> Work required: The answer is an exact repetition of every entry, with all images left out.

> Entries provided:

——————————

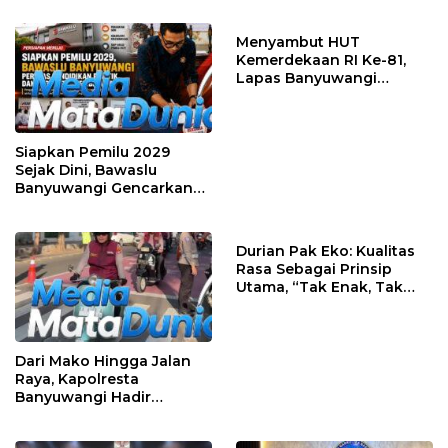
Tersangka dan 17 DPO
dengan Berbagai
Perlombaan
Menyambut HUT
Kemerdekaan RI Ke-81,
Lapas Banyuwangi
Menggelar Aksi Sosial
Donor Darah
Siapkan Pemilu 2029
Sejak Dini, Bawaslu
Banyuwangi Gencarkan
Edukasi Demokrasi dan
Penguatan SDM
Durian Pak Eko: Kualitas
Rasa Sebagai Prinsip
Utama, “Tak Enak, Tak
Perlu Bayar”
Dari Mako Hingga Jalan
Raya, Kapolresta
Banyuwangi Hadir
Menjaga Kenyamanan
dan Keselamatan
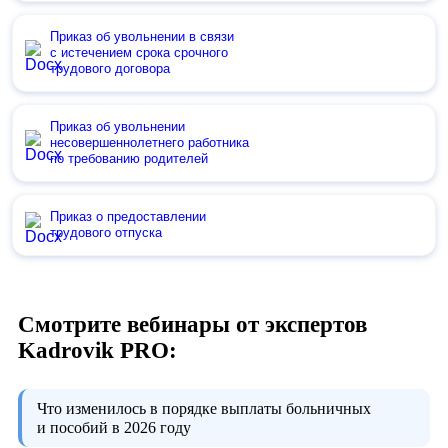
Приказ об увольнении в связи
с истечением срока срочного
трудового договора
Приказ об увольнении
несовершеннолетнего работника
по требованию родителей
Приказ о предоставлении
трудового отпуска
Смотрите вебинары от экспертов
Kadrovik PRO:
Что изменилось в порядке выплаты больничных
и пособий в 2026 году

——————————

> Response area:
Tersangka dan 17 DPO
dengan Berbagai
Perlombaan
Menyambut HUT
Kemerdekaan RI Ke-81,
Lapas Banyuwangi
Menggelar Aksi Sosial
Donor Darah
Siapkan Pemilu 2029
Sejak Dini, Bawaslu
Banyuwangi Gencarkan
Edukasi Demokrasi dan
Penguatan SDM
Durian Pak Eko: Kualitas
Rasa Sebagai Prinsip
Utama, “Tak Enak, Tak
Perlu Bayar”
Dari Mako Hingga Jalan
Raya, Kapolresta
Banyuwangi Hadir
Menjaga Kenyamanan
dan Keselamatan
Приказ об увольнении в связи
с истечением срока срочного
трудового договора
Приказ об увольнении
несовершеннолетнего работника
по требованию родителей
Приказ о предоставлении
трудового отпуска
Смотрите вебинары от экспертов
Kadrovik PRO:
Что изменилось в порядке выплаты больничных
и пособий в 2026 году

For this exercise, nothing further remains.